President-elect Barack Obama said Tuesday he has selected a "top-notch intelligence team" that would provide "unvarnished" information his administration needs, rather than "what they think the president wants to hear."

But current and former intelligence officials expressed sharp resentment over Obama's choice of Leon Panetta as CIA director and suggestions that the agency suffers from both incompetent leadership and low morale.

On Capitol Hill, Senate intelligence committee Democrats were still stewing over Obama's failure to consult them on the choice before it was leaked Monday and continued to question Panetta's lack of intelligence experience. Vice President-elect Joe Biden acknowledged that the transition team had made a "mistake" in not consulting or even notifying congressional leaders, and Obama telephoned committee Chairwoman Sen. Dianne Feinstein, D-Calif., and her predecessor, Sen. Jay Rockefeller, D-W.Va., Tuesday to apologize.

The Panetta uproar starts Obama off on the wrong foot with the committee and intelligence professionals and was the latest glitch in what has largely been an unusually smooth and carefully choreographed transition.

"It's always good to talk to the requisite members of Congress," Biden said. "I think it was just a mistake."

In a news conference at his transition headquarters, Obama defended Panetta, even as he emphasized he has still made no formal announcement about his intelligence team. "I have the utmost respect for Leon Panetta," he said. "I think he is one of the finest public servants that we've had. He brings extraordinary management skills, great political savvy, an impeccable record of integrity." Obama is expected to publicly name Panetta and retired Navy Adm. Dennis Blair as director of national intelligence later this week.

President-elect Barack Obama has approached CNN's chief medical correspondent, Sanjay Gupta, to be the country's next surgeon general, the cable network said Tuesday. Obama's transition office did not immediately respond to requests for comment.

Gupta hosts "House Call" on CNN, contributes reports to CBS News and writes a column for Time magazine. He is currently associate chief of neurosurgery at Grady Memorial Hospital, Atlanta's busy downtown hospital, and is on the faculty at Emory University School of Medicine in Atlanta.

The surgeon general has a tiny staff, must rely on other agencies for a budget and holds little power.

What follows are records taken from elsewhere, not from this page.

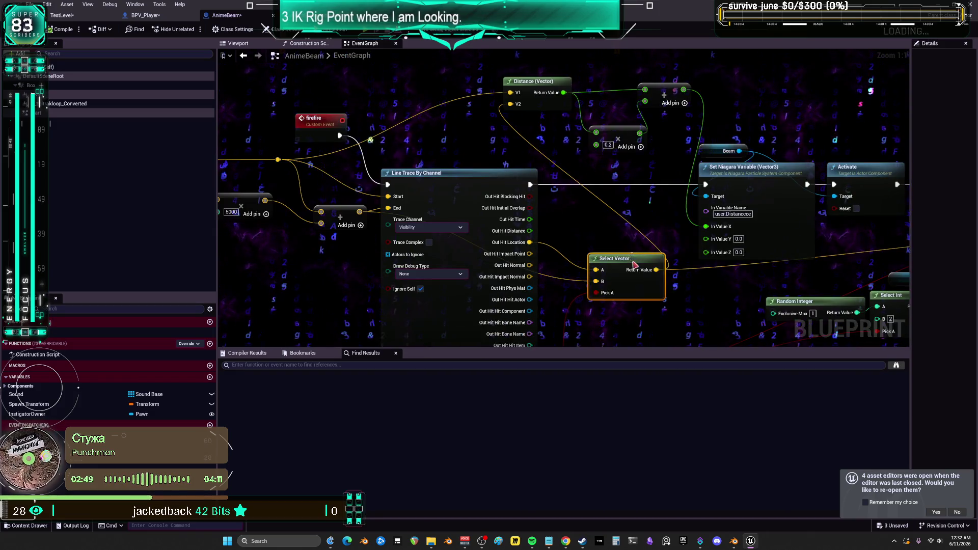
left_click_drag(634, 264, 639, 233)
left_click_drag(748, 287, 677, 329)
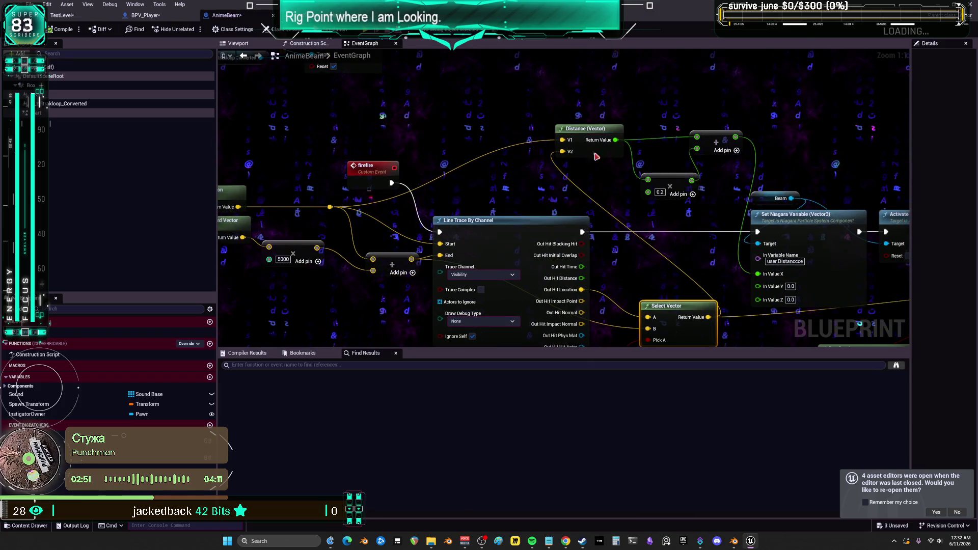
left_click_drag(759, 161, 645, 153)
scroll(645, 153, "down", 2)
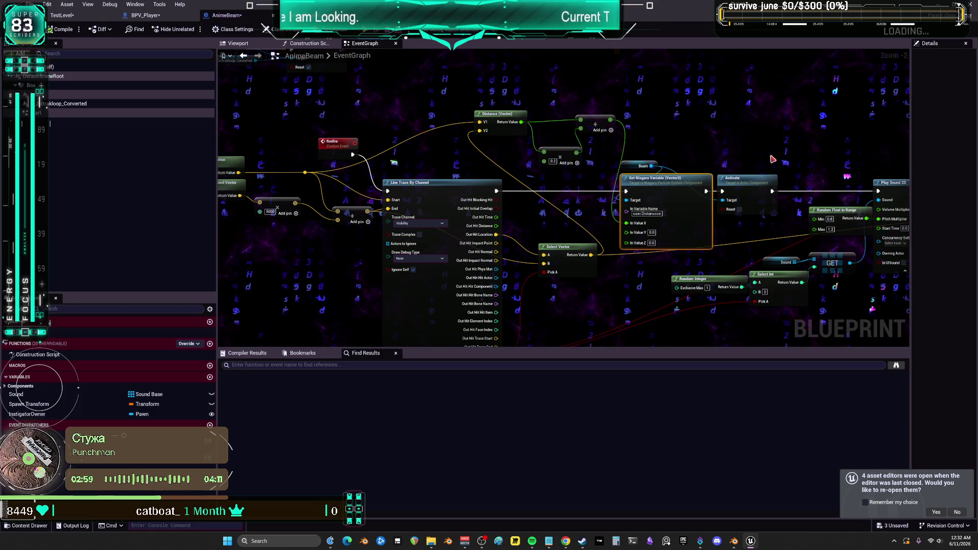
- Lower the Distance node and its math nodes, then return to BPV_Player's Toggles graph
left_click_drag(619, 104, 469, 168)
left_click_drag(593, 121, 593, 139)
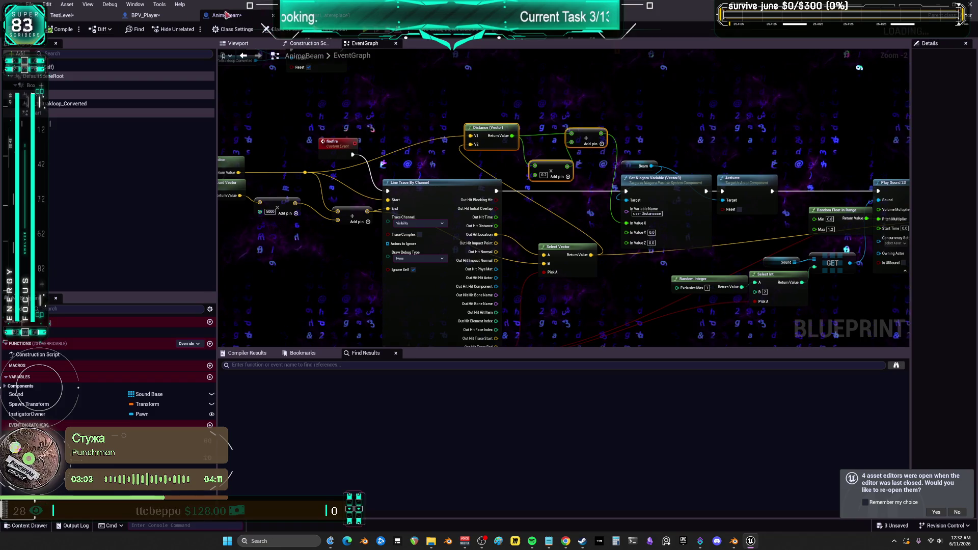
mouse_move(689, 185)
left_mouse_down()
mouse_move(348, 160)
mouse_move(776, 191)
left_mouse_up()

The surgeon general typically isn't heavily involved in shaping an administration's policy, but it can be a very effective bully pulpit. Past surgeons general have proved instrumental in battling tobacco and AIDS.

Having such a well-known TV personality could bring the surgeon general attention not seen since C. Everett Koop held the position under President Ronald Reagan. Koop is best known for pushing to make AIDS a public health issue rather than a moral issue, and Reagan faced pressure to fire him. Koop has said Reagan never interfered.

Gupta, 39, grew up in Michigan and was educated at the University of Michigan. His jobs as journalist and physician have sometimes overlapped. During the 2003 Iraq invasion, he was embedded with a Navy unit called Devil Docs and, while covering its mission for CNN, performed brain surgery five times, the first of which was on a 2-year-old Iraqi boy. After the tsunami in South Asia in December 2004, he covered the health crisis in Sri Lanka. And in the wake of Hurricane Katrina, he spent days at Charity Hospital in New Orleans.

"I'm a doctor first," he told the Washington Post in a 2006 interview. "If I had to choose one today, I'd choose medicine."